*** Opening DATA PROVIDED ***

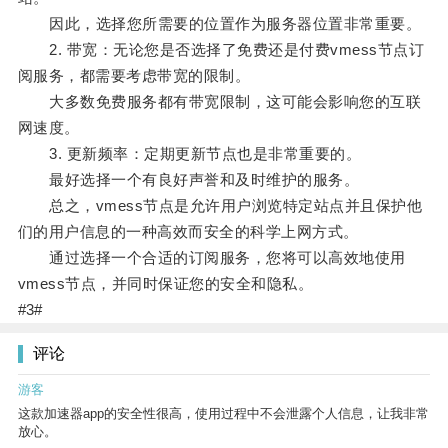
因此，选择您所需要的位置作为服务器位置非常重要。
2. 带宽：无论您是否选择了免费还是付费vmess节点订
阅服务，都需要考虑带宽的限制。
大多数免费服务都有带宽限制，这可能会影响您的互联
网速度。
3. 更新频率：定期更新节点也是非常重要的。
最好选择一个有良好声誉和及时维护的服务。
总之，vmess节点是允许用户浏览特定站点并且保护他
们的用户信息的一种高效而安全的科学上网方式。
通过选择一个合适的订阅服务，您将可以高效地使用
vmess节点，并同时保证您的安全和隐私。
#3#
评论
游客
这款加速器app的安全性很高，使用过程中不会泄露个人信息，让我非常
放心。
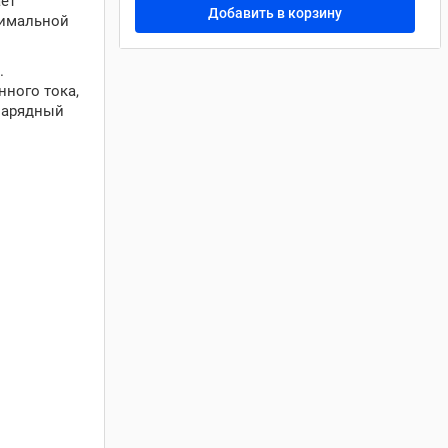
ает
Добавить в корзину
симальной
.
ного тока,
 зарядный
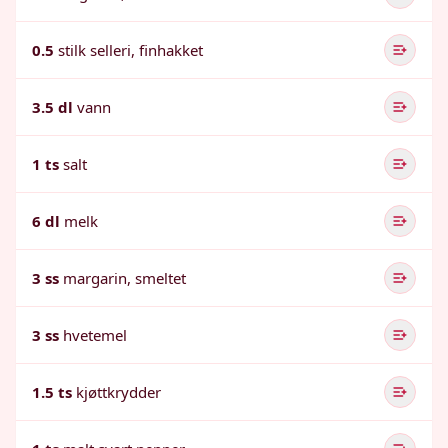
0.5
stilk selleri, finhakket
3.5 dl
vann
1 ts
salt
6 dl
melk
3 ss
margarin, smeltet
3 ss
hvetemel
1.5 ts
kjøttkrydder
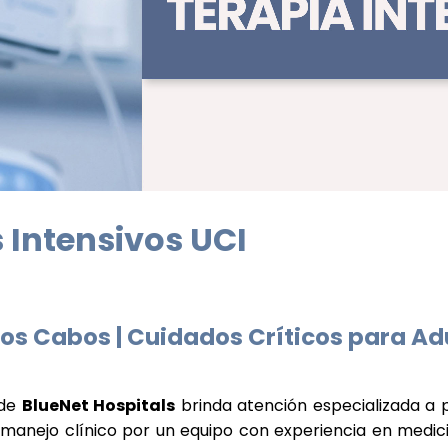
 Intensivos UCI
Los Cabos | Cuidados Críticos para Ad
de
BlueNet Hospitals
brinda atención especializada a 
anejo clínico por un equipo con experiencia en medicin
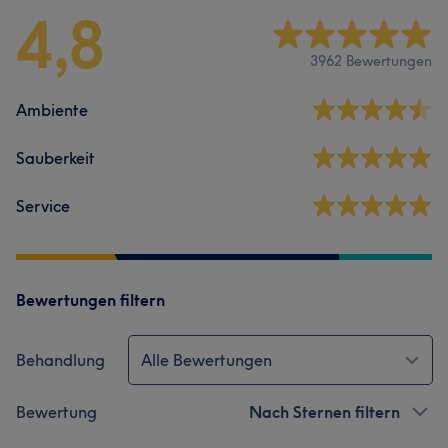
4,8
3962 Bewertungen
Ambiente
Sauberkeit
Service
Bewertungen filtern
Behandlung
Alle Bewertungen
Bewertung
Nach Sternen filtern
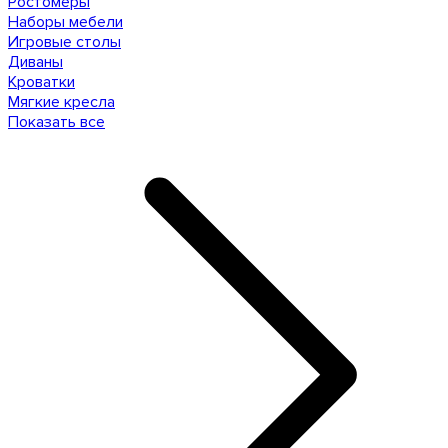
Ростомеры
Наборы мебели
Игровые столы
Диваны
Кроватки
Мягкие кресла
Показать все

*** Closing DATA PROVIDED ***
*** Opening DATA PROVIDED ***

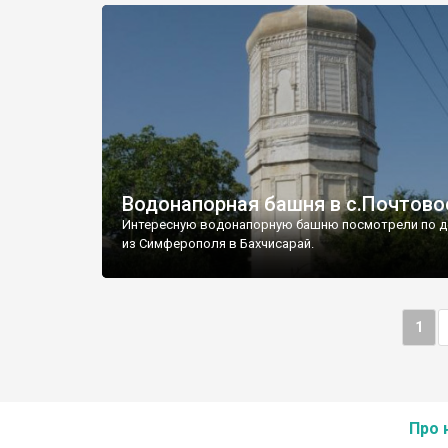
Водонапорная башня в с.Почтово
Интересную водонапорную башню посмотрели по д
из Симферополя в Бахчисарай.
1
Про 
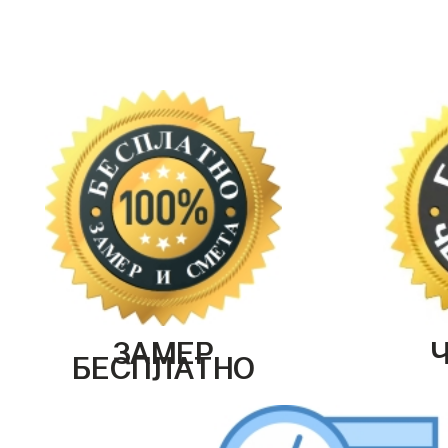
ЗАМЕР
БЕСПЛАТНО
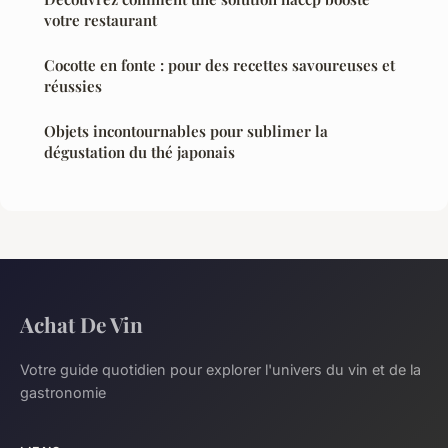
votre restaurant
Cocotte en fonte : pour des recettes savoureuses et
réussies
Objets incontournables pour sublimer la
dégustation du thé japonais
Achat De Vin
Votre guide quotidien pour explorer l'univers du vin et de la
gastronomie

*** Closing DATA PROVIDED ***
*** Opening DATA PROVIDED ***

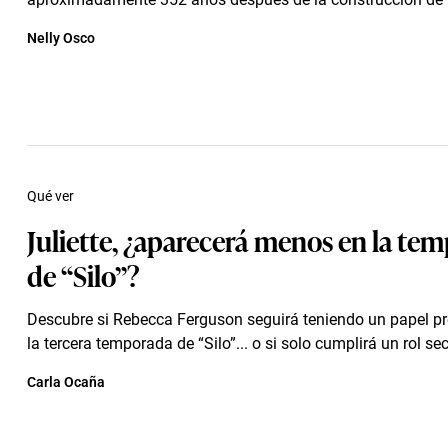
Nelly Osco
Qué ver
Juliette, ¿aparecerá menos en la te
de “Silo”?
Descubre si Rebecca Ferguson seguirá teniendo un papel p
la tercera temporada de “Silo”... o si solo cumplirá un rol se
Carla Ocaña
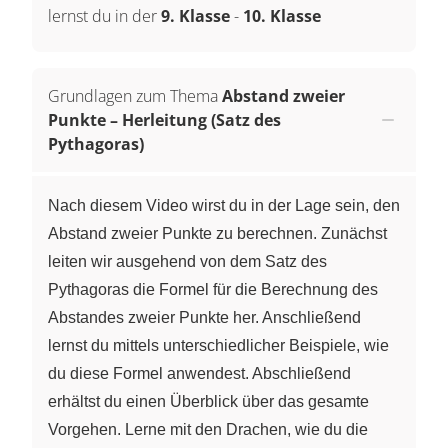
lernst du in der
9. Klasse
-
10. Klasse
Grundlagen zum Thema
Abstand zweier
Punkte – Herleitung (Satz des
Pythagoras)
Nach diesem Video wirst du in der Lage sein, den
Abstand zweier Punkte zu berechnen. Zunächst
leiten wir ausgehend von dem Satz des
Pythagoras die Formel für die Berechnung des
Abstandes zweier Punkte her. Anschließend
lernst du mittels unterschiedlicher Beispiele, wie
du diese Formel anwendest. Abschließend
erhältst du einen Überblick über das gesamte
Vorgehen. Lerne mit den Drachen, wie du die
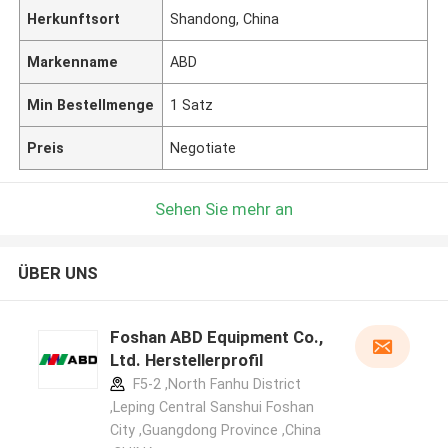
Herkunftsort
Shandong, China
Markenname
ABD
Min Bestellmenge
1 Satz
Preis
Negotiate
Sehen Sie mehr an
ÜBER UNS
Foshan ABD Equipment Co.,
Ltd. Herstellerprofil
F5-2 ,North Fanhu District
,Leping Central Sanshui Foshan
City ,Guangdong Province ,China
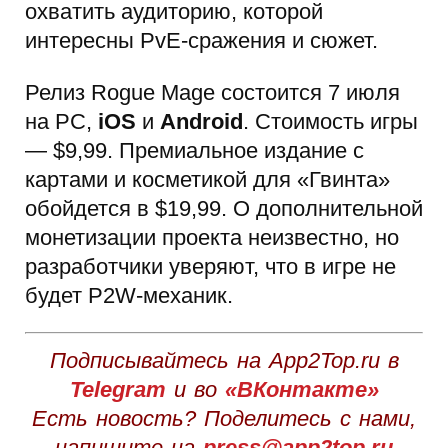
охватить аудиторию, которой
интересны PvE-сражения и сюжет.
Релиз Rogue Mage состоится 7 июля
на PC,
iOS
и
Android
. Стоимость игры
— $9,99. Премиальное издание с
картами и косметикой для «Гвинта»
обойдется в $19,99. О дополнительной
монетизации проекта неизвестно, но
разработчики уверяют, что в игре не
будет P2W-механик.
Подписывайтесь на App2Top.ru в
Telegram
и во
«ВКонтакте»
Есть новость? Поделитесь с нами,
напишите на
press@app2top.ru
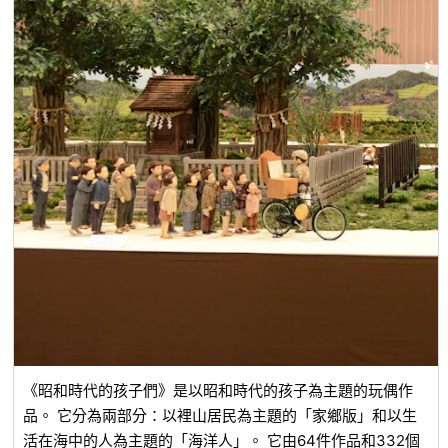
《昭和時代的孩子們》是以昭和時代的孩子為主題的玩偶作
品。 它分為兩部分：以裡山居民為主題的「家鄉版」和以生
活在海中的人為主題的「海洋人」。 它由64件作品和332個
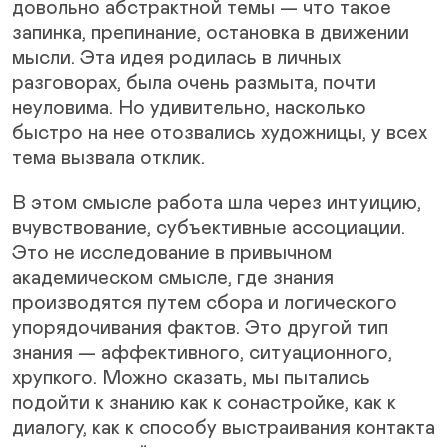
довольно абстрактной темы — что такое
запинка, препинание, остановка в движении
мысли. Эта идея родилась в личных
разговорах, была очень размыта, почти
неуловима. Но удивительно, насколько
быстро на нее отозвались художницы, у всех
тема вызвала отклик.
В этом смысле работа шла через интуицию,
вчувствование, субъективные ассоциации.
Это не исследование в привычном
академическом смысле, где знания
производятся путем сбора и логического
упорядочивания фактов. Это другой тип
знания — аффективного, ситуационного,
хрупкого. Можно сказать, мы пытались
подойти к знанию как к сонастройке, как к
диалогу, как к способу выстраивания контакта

*** Closing DATA PROVIDED ***

- WORK INSTRUCTION: Nothing outside the stretch above, from the line with "будет P2W-механик." through the line with "диалогу, как к способу выстраивания контакта", is set down. Transcribe that stretch exactly, ends included, but not its pictures.

- RESULT OF THIS EXERCISE:
будет P2W-механик.
Подписывайтесь на App2Top.ru в
Telegram
и во
«ВКонтакте»
Есть новость? Поделитесь с нами,
напишите на
press@app2top.ru
《昭和時代的孩子們》是以昭和時代的孩子為主題的玩偶作
品。 它分為兩部分：以裡山居民為主題的「家鄉版」和以生
活在海中的人為主題的「海洋人」。 它由64件作品和332個
довольно абстрактной темы — что такое
запинка, препинание, остановка в движении
мысли. Эта идея родилась в личных
разговорах, была очень размыта, почти
неуловима. Но удивительно, насколько
быстро на нее отозвались художницы, у всех
тема вызвала отклик.
В этом смысле работа шла через интуицию,
вчувствование, субъективные ассоциации.
Это не исследование в привычном
академическом смысле, где знания
производятся путем сбора и логического
упорядочивания фактов. Это другой тип
знания — аффективного, ситуационного,
хрупкого. Можно сказать, мы пытались
подойти к знанию как к сонастройке, как к
диалогу, как к способу выстраивания контакта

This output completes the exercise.